**CONSIGNE ÉCRITE A**
Selon le passage sur les savoirs et les compétences, quel concept limite le développement des savoirs ?

========================================

Dans les situations intermédiaires (position inférieure gauche et supérieure droite) présentées dans le tableau II, se trouve le concept de compétence (cf. Bellier, 1999 et Perrenoud, 2001) et celui de qualification (cf. Dubar, 1998 et Terssac, 1998). Le concept de compétence offre la possibilité à l’acteur social de sélectionner et d’organiser de l’information par rapport à des recherches et des questionnements propres dans la mesure où sont explicités et découverts les principes et les règles de leur utilisation dans la résolution de problèmes, notamment à travers l’activité métacognitive. Le concept de qualification limite le développement des savoirs. En effet, ceux-ci sont alors déterminés (dans les modes d’usage et dans les processus d’utilisation) par des exigences organisationnelles externes (hiérarchies d’information certifiées) qui valorisent et légitiment les uns au détriment des autres, pour finalement qualifier directement ou indirectement la réflexivité de certains acteurs sociaux et disqualifier la pensée et l’action d’autres acteurs sociaux.

 

De façon simplifiée, on peut ajouter que les savoirs peuvent être mis en relation avec les compétences dans la mesure où nous les considérons activité sociale et pas exclusivement individuelle et psychologique, c’est-à-dire, dans la mesure où l’activité métacognitive est associée à la réflexion comparée et critique entre les expériences d’interaction obtenues dans différents contextes. Ainsi, le développement associé de savoirs et de compétences et vice-versa, a lieu, comme nous l’avons remarqué dans une étude antérieure (Caria, 2002a : 812-817), à travers deux moments réflexifs :

 

·        la recontextualisation des compétences, afin de découvrir les possibilités d’application de règles et principes généraux à des situations particulières ;

 

·        le transfert de savoirs entre divers contextes afin de découvrir ce qu’il y a de commun et de généralisable entre différentes singularités, en formalisant et collectivisant des procédés et des langages qualifiants.

========================================

**CONSIGNE ÉCRITE B**
Dans les entrées, mettez à jour le segment allant de la ligne contenant « text Python pune » jusqu'à celle contenant « text Figura 2.3: Diagrama » incluse, en remplaçant « Chatbot » par « Asistent virtual ». Redonnez uniquement ces lignes.

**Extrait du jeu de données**
========================================

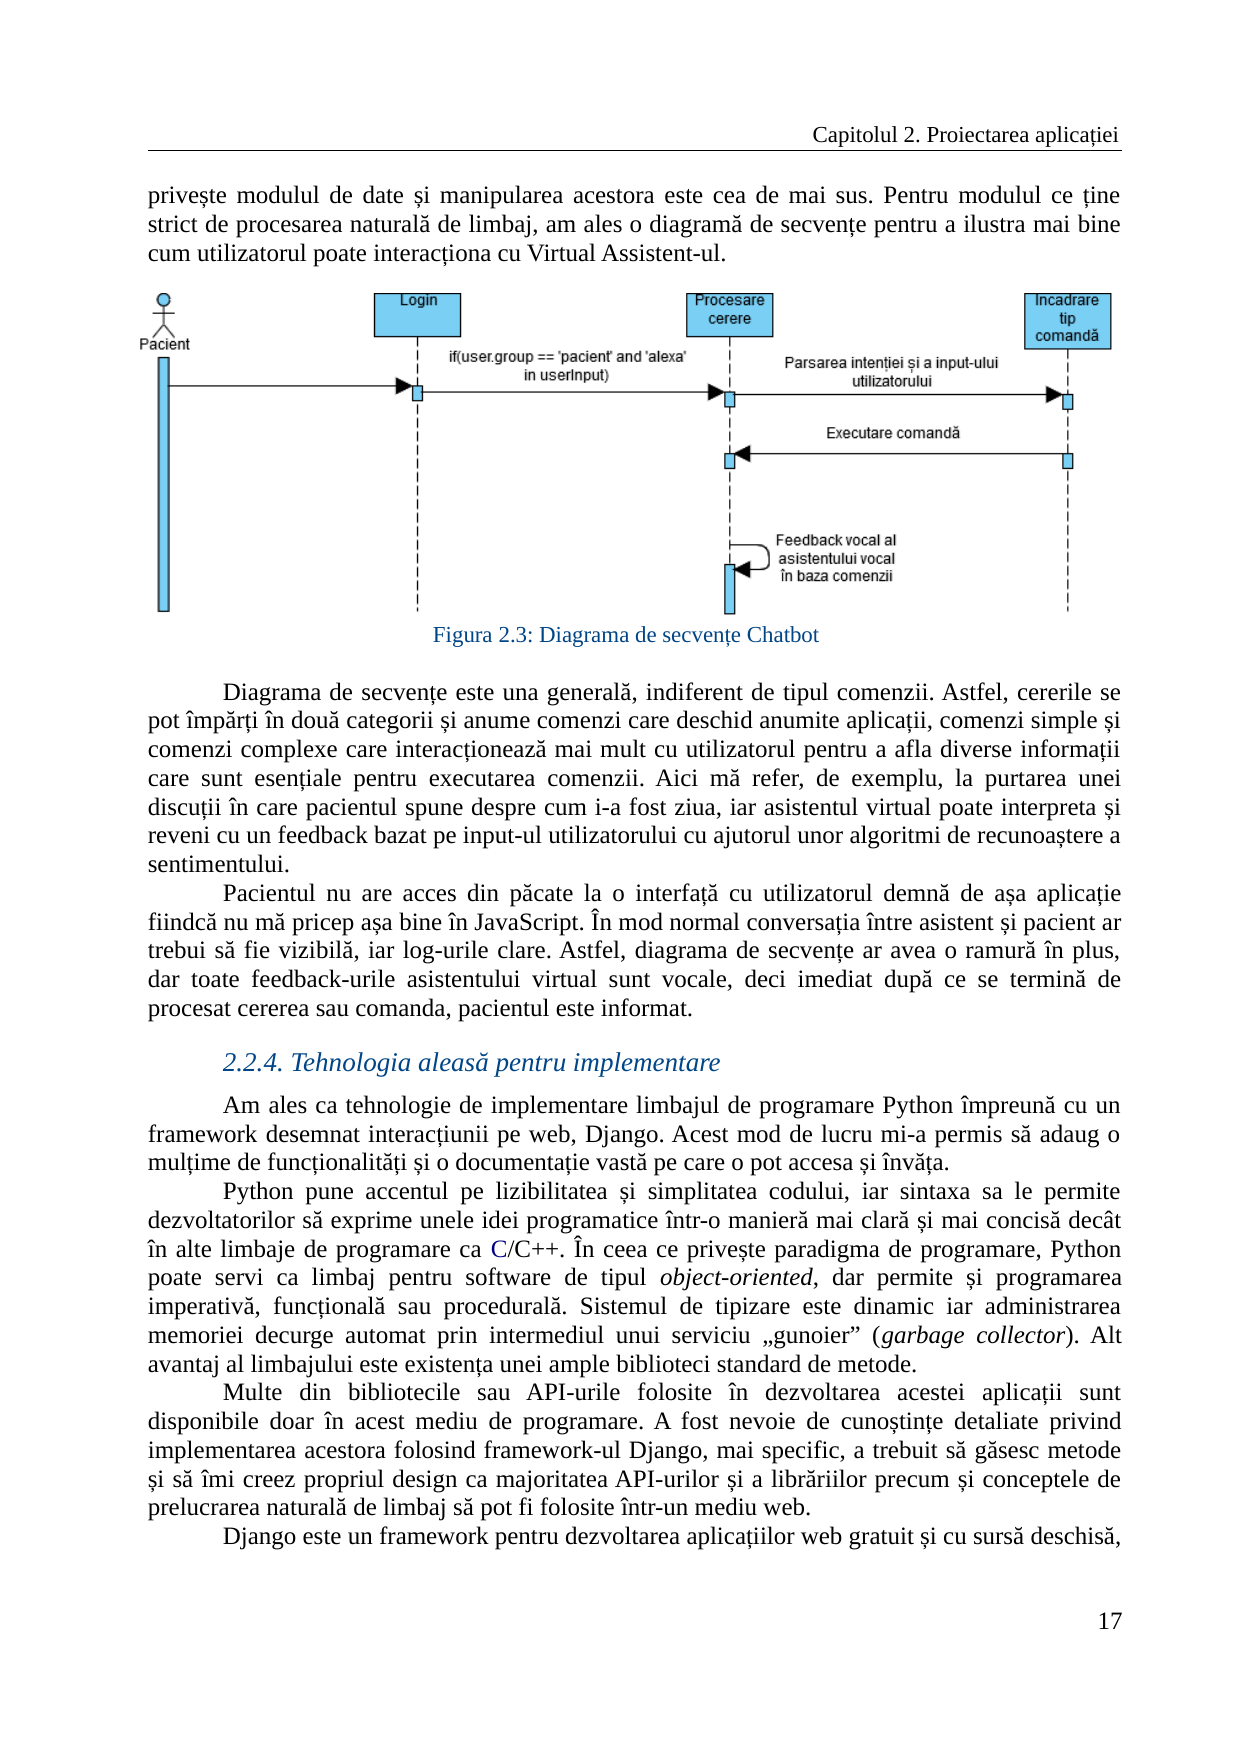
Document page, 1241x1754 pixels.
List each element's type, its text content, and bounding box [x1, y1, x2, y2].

text Python pune accentul pe lizibilitatea și simplitatea codului, iar sintaxa sa le permite dezvoltatorilor să exprime unele idei programatice într-o manieră mai clară și mai concisă decât în alte limbaje de programare ca C/C++. În ceea ce privește paradigma de programare, Python poate servi ca limbaj pentru software de tipul object-oriented, dar permite și programarea imperativă, funcțională sau procedurală. Sistemul de tipizare este dinamic iar administrarea memoriei decurge automat prin intermediul unui serviciu „gunoier” (garbage collector). Alt avantaj al limbajului este existența unei ample biblioteci standard de metode. [148, 1176, 1122, 1377]
text Figura 2.3: Diagrama de secvențe Chatbot [139, 617, 1113, 648]
text Multe din bibliotecile sau API-urile folosite în dezvoltarea acestei aplicații sunt disponibile doar în acest mediu de programare. A fost nevoie de cunoștințe detaliate privind implementarea acestora folosind framework-ul Django, mai specific, a trebuit să găsesc metode și să îmi creez propriul design ca majoritatea API-urilor și a librăriilor precum și conceptele de prelucrarea naturală de limbaj să pot fi folosite într-un mediu web. [148, 1377, 1122, 1521]
text Pacientul nu are acces din păcate la o interfață cu utilizatorul demnă de așa aplicație fiindcă nu mă pricep așa bine în JavaScript. În mod normal conversația între asistent și pacient ar trebui să fie vizibilă, iar log-urile clare. Astfel, diagrama de secvențe ar avea o ramură în plus, dar toate feedback-urile asistentului virtual sunt vocale, deci imediat după ce se termină de procesat cererea sau comanda, pacientul este informat. [148, 878, 1122, 1022]
text privește modulul de date și manipularea acestora este cea de mai sus. Pentru modulul ce ține strict de procesarea naturală de limbaj, am ales o diagramă de secvențe pentru a ilustra mai bine cum utilizatorul poate interacționa cu Virtual Assistent-ul. [148, 180, 1122, 266]
picture [138, 293, 1114, 617]
text Am ales ca tehnologie de implementare limbajul de programare Python împreună cu un framework desemnat interacțiunii pe web, Django. Acest mod de lucru mi-a permis să adaug o mulțime de funcționalități și o documentație vastă pe care o pot accesa și învăța. [148, 1090, 1122, 1176]
subtitle Tehnologia aleasă pentru implementare [223, 1046, 1122, 1078]
text Django este un framework pentru dezvoltarea aplicațiilor web gratuit și cu sursă deschisă, [148, 1521, 1122, 1550]
text Diagrama de secvențe este una generală, indiferent de tipul comenzii. Astfel, cererile se pot împărți în două categorii și anume comenzi care deschid anumite aplicații, comenzi simple și comenzi complexe care interacționează mai mult cu utilizatorul pentru a afla diverse informații care sunt esențiale pentru executarea comenzii. Aici mă refer, de exemplu, la purtarea unei discuții în care pacientul spune despre cum i-a fost ziua, iar asistentul virtual poate interpreta și reveni cu un feedback bazat pe input-ul utilizatorului cu ajutorul unor algoritmi de recunoaștere a sentimentului. [148, 677, 1122, 878]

========================================

**SORTIE COMPLÈTE A**
Le concept de qualification.

**SORTIE COMPLÈTE B**
text Python pune accentul pe lizibilitatea și simplitatea codului, iar sintaxa sa le permite dezvoltatorilor să exprime unele idei programatice într-o manieră mai clară și mai concisă decât în alte limbaje de programare ca C/C++. În ceea ce privește paradigma de programare, Python poate servi ca limbaj pentru software de tipul object-oriented, dar permite și programarea imperativă, funcțională sau procedurală. Sistemul de tipizare este dinamic iar administrarea memoriei decurge automat prin intermediul unui serviciu „gunoier” (garbage collector). Alt avantaj al limbajului este existența unei ample biblioteci standard de metode. [148, 1176, 1122, 1377]
text Figura 2.3: Diagrama de secvențe Asistent virtual [139, 617, 1113, 648]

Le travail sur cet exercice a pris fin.